Ultracentrifugation Exosome Controls: An Unusual Observation in Separation

In attempting to generate control systems for our exosome work as well as to potentially develop a system that would help some collaborators at the University of Illinois, I have been working with the ultracentrifuge again to hopefully isolate a pure fraction of exosomes, devoid of any protein components. This would allow us to start from a base of pure exosomes in PBS and then attempt to isolate them on the membrane, either in tangential flow or SepCon to get better images and a better understanding of how the system would work ideally (i.e. if there was no contaminating components to interfere with capture). Additionally, we would be able to use the SepCon format, which would provide fast immobilization of the exosomes, which might be desired by the group in Illinois.

The first experiment I ran with this was right before the break and I took the frozen plasma, weighed it so that the tubes matched in the 1000th place (using approximately 500 uL) and the spun it for two different times. We learned that the group in Illinois spins their samples for 24 – 48 hours, so I decided to spin for both times. I set the speed at 100,000 x g, or 41,000 rpm on the TLA.55 rotor. The next day, I removed the first set of samples and noticed a distinct phase separation as shown in Fig. 1.

Figure 1: Frozen plasma, 48 hour, 100,000 x g ultra run. Note the distinct phase separation.

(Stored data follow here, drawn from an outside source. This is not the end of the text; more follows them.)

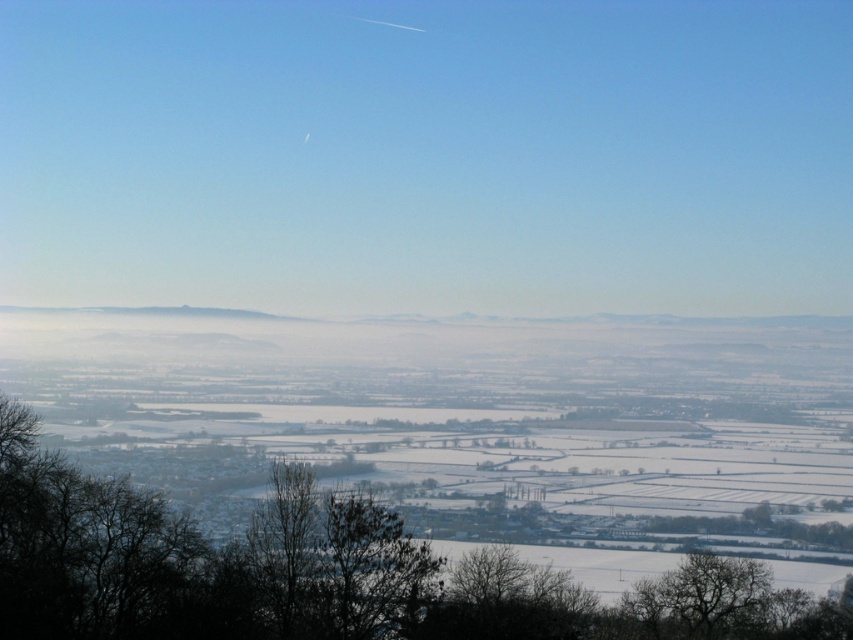
Question: Can you confirm if silhouette bare tree at lower center is positioned above bare branches at lower right?

Choices:
 (A) yes
 (B) no

Answer: (A)

Question: Which object appears farthest from the camera in this image?

Choices:
 (A) silhouette bare tree at lower center
 (B) bare branches at lower right

Answer: (B)

Question: Does silhouette bare tree at lower center lie behind bare branches at lower right?

Choices:
 (A) no
 (B) yes

Answer: (A)

Question: Is silhouette bare tree at lower center to the right of bare branches at lower right from the viewer's perspective?

Choices:
 (A) no
 (B) yes

Answer: (A)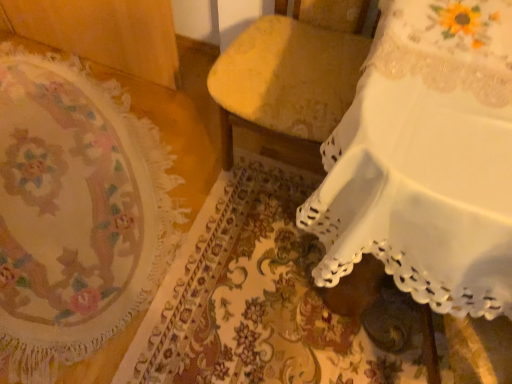
What do you see at coordinates (426, 160) in the screenshot? I see `white lace tablecloth at upper right, the 1th furniture from the right` at bounding box center [426, 160].

The width and height of the screenshot is (512, 384). What do you see at coordinates (76, 212) in the screenshot? I see `floral tapestry at left` at bounding box center [76, 212].

This screenshot has height=384, width=512. Find the location of `white lace tablecloth at upper right, the 1th furniture from the right`. white lace tablecloth at upper right, the 1th furniture from the right is located at coordinates (426, 160).

From a real-world perspective, who is located higher, velvet yellow chair at center, which appears as the second furniture when viewed from the right, or floral tapestry at left?

From a 3D spatial view, velvet yellow chair at center, which appears as the second furniture when viewed from the right, is above.

From the image's perspective, is velvet yellow chair at center, which ranks as the first furniture in left-to-right order, on floral tapestry at left?

Yes, from the image's perspective, velvet yellow chair at center, which ranks as the first furniture in left-to-right order, is on top of floral tapestry at left.

Is velvet yellow chair at center, which appears as the second furniture when viewed from the right, taller than floral tapestry at left?

Indeed, velvet yellow chair at center, which appears as the second furniture when viewed from the right, has a greater height compared to floral tapestry at left.

Is velvet yellow chair at center, which appears as the second furniture when viewed from the right, oriented towards floral tapestry at left?

No, velvet yellow chair at center, which appears as the second furniture when viewed from the right, is not facing towards floral tapestry at left.

Consider the image. Is velvet yellow chair at center, which appears as the second furniture when viewed from the right, in front of white lace tablecloth at upper right, which appears as the second furniture when viewed from the left?

That is False.

Which of these two, velvet yellow chair at center, which ranks as the first furniture in left-to-right order, or white lace tablecloth at upper right, the 1th furniture from the right, is smaller?

Smaller between the two is velvet yellow chair at center, which ranks as the first furniture in left-to-right order.

Is velvet yellow chair at center, which ranks as the first furniture in left-to-right order, turned away from white lace tablecloth at upper right, which appears as the second furniture when viewed from the left?

No.

Who is shorter, velvet yellow chair at center, which ranks as the first furniture in left-to-right order, or white lace tablecloth at upper right, which appears as the second furniture when viewed from the left?

With less height is white lace tablecloth at upper right, which appears as the second furniture when viewed from the left.

Would you say floral tapestry at left is outside velvet yellow chair at center, which ranks as the first furniture in left-to-right order?

Yes, floral tapestry at left is outside of velvet yellow chair at center, which ranks as the first furniture in left-to-right order.

Which is more distant, (x=41, y=214) or (x=306, y=38)?

The point (x=41, y=214) is behind.

From the image's perspective, between floral tapestry at left and velvet yellow chair at center, which appears as the second furniture when viewed from the right, which one is located above?

velvet yellow chair at center, which appears as the second furniture when viewed from the right, is shown above in the image.

Considering the sizes of white lace tablecloth at upper right, the 1th furniture from the right, and floral tapestry at left in the image, is white lace tablecloth at upper right, the 1th furniture from the right, taller or shorter than floral tapestry at left?

Considering their sizes, white lace tablecloth at upper right, the 1th furniture from the right, has more height than floral tapestry at left.

Is point (482, 231) less distant than point (8, 369)?

That is True.

Consider the image. Could you tell me if white lace tablecloth at upper right, the 1th furniture from the right, is turned towards floral tapestry at left?

No, white lace tablecloth at upper right, the 1th furniture from the right, does not turn towards floral tapestry at left.

Can you confirm if white lace tablecloth at upper right, which appears as the second furniture when viewed from the left, is smaller than floral tapestry at left?

No, white lace tablecloth at upper right, which appears as the second furniture when viewed from the left, is not smaller than floral tapestry at left.

Is white lace tablecloth at upper right, the 1th furniture from the right, taller than velvet yellow chair at center, which appears as the second furniture when viewed from the right?

No, white lace tablecloth at upper right, the 1th furniture from the right, is not taller than velvet yellow chair at center, which appears as the second furniture when viewed from the right.

Which of these two, white lace tablecloth at upper right, the 1th furniture from the right, or velvet yellow chair at center, which ranks as the first furniture in left-to-right order, is bigger?

With larger size is white lace tablecloth at upper right, the 1th furniture from the right.

From the image's perspective, between white lace tablecloth at upper right, which appears as the second furniture when viewed from the left, and velvet yellow chair at center, which ranks as the first furniture in left-to-right order, who is located below?

white lace tablecloth at upper right, which appears as the second furniture when viewed from the left, from the image's perspective.

From a real-world perspective, between white lace tablecloth at upper right, the 1th furniture from the right, and velvet yellow chair at center, which appears as the second furniture when viewed from the right, who is vertically higher?

velvet yellow chair at center, which appears as the second furniture when viewed from the right, from a real-world perspective.

Can you confirm if floral tapestry at left is positioned to the left of white lace tablecloth at upper right, which appears as the second furniture when viewed from the left?

Yes, floral tapestry at left is to the left of white lace tablecloth at upper right, which appears as the second furniture when viewed from the left.

Find the location of a particular element. This screenshot has height=384, width=512. the 2nd furniture to the right of the floral tapestry at left, counting from the anchor's position is located at coordinates (426, 160).

Is floral tapestry at left closer to camera compared to white lace tablecloth at upper right, the 1th furniture from the right?

No, it is behind white lace tablecloth at upper right, the 1th furniture from the right.

Is floral tapestry at left far away from white lace tablecloth at upper right, the 1th furniture from the right?

No, floral tapestry at left is in close proximity to white lace tablecloth at upper right, the 1th furniture from the right.

Where is `mat below the velvet yellow chair at center, which ranks as the first furniture in left-to-right order (from a real-world perspective)`? This screenshot has height=384, width=512. mat below the velvet yellow chair at center, which ranks as the first furniture in left-to-right order (from a real-world perspective) is located at coordinates (76, 212).

The width and height of the screenshot is (512, 384). Find the location of `furniture above the white lace tablecloth at upper right, which appears as the second furniture when viewed from the left (from the image's perspective)`. furniture above the white lace tablecloth at upper right, which appears as the second furniture when viewed from the left (from the image's perspective) is located at coordinates (291, 73).

Considering their positions, is white lace tablecloth at upper right, which appears as the second furniture when viewed from the left, positioned further to floral tapestry at left than velvet yellow chair at center, which ranks as the first furniture in left-to-right order?

Based on the image, white lace tablecloth at upper right, which appears as the second furniture when viewed from the left, appears to be further to floral tapestry at left.

Considering their positions, is velvet yellow chair at center, which ranks as the first furniture in left-to-right order, positioned closer to white lace tablecloth at upper right, the 1th furniture from the right, than floral tapestry at left?

Based on the image, velvet yellow chair at center, which ranks as the first furniture in left-to-right order, appears to be nearer to white lace tablecloth at upper right, the 1th furniture from the right.

From the image, which object appears to be farther from floral tapestry at left, velvet yellow chair at center, which ranks as the first furniture in left-to-right order, or white lace tablecloth at upper right, the 1th furniture from the right?

Among the two, white lace tablecloth at upper right, the 1th furniture from the right, is located further to floral tapestry at left.

From the image, which object appears to be farther from velvet yellow chair at center, which appears as the second furniture when viewed from the right, white lace tablecloth at upper right, the 1th furniture from the right, or floral tapestry at left?

floral tapestry at left is positioned further to the anchor velvet yellow chair at center, which appears as the second furniture when viewed from the right.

I don’t recall seeing this separation the previous time that I ran the ultracentrifugation protocol and I did a quick literature search and could not find any results where they talked about this type of separation after centrifuging blood plasma, frozen or fresh. However, despite this separation, I couldn’t really see a pellet. So I separated each layer and then resuspended each to a volume of 1 mL with PBS. I then ran each through a SepCon at 3000 rpm for 10 minutes and then fixed each sample with glutaraldehyde. What was immediately evident was the fact that the bottom fraction, which was the most viscous, passed all the solution through, while the other two fractions has only approximately 25% pass. This was interesting because the bottom fraction was incredibly viscous, as we can see in Fig. 2, which is a sample of the bottom component that I isolated today (the 29th) with tweezers.

Figure 2: Bottom fraction removed from the tube with tweezers due to viscosity.

After the fixing, I threw the samples in the SEM and imaged. What was immediately obvious was the large amount of vesicular structures close to 1 um in size in the bottom fraction sample (Fig. 3). The top fraction sample had a large protein layer built up on the membrane and as such, I could not really focus on the surface, but I couldn’t see any pores on the active area (Fig. 4). The middle fraction was the most interesting and I saw what appeared to be E. coli all over the membrane sections, but not on the support structures (i.e. the rest of the chip) (Fig. 5). Looking closer, there was evidence of particles that were in the size range of exosomes, so perhaps the exosomes were isolated in this middle layer with the bacteria (Fig. 6).

Figure 3: Bottom fraction

Figure 4: Top fraction

Figure 5: Bacteria in middle fraction

Figure 6: Closer look at the membrane in the middle fraction

Where I stand right now is in the middle of repeating this experiment to determine if we see this again. Additionally, I want to see if this arises from the frozen plasma only or if it will occur with fresh plasma. Finally, is it possible that this occurs at a shorter time than 24 hours or is the separation only possible at longer centrifugation times? I started an experiment yesterday with both fresh and frozen plasma and checked the samples at midnight, for a 12 hour time point. I did not observe full separation in either the fresh or frozen plasma samples, but there was distinct separation of some of the components (Fig. 7 and Fig. 8 respectively). However, when I pulled the samples out at 12 today, the full separation had occurred, suggesting that it takes longer than 12 hours to observe this.

Figure 7: Fresh plasma at 12 hours

Figure 8: Frozen plasma at 12 hours

The samples from today showed separation, but there was a distinct difference between the frozen plasma separation and the fresh plasma separation. The fresh plasma had less of a darker fraction on the bottom and more of a darker band at the middle of the sample. The frozen plasma had a thinner band in the middle and a thicker band on the bottom (Fig. 9).

Figure 9: 24 hour plasma separation with frozen plasma on the left (2 tubes) and fresh plasma on the right (2 tubes).

Again, there did not appear to be a pellet in the frozen plasma sample, but the fresh plasma had what appeared to be a very faint pellet on the side of each tube, so perhaps there are exosomes that were isolated during this experiment. I plan on running these through the SepCons again and imaging, as well as imaging my 48 hour samples from last week at some point later today or later this week, so there will be an update to this post very soon.

Finally, this is an image from Dr. Stephen Boppart’s group at the University of Illinois showing the potential for nanomembrane applications in isolating exosomes and causing them to remain in place for imaging.

Figure 10: University of Illinois data showing tumor microenvironment.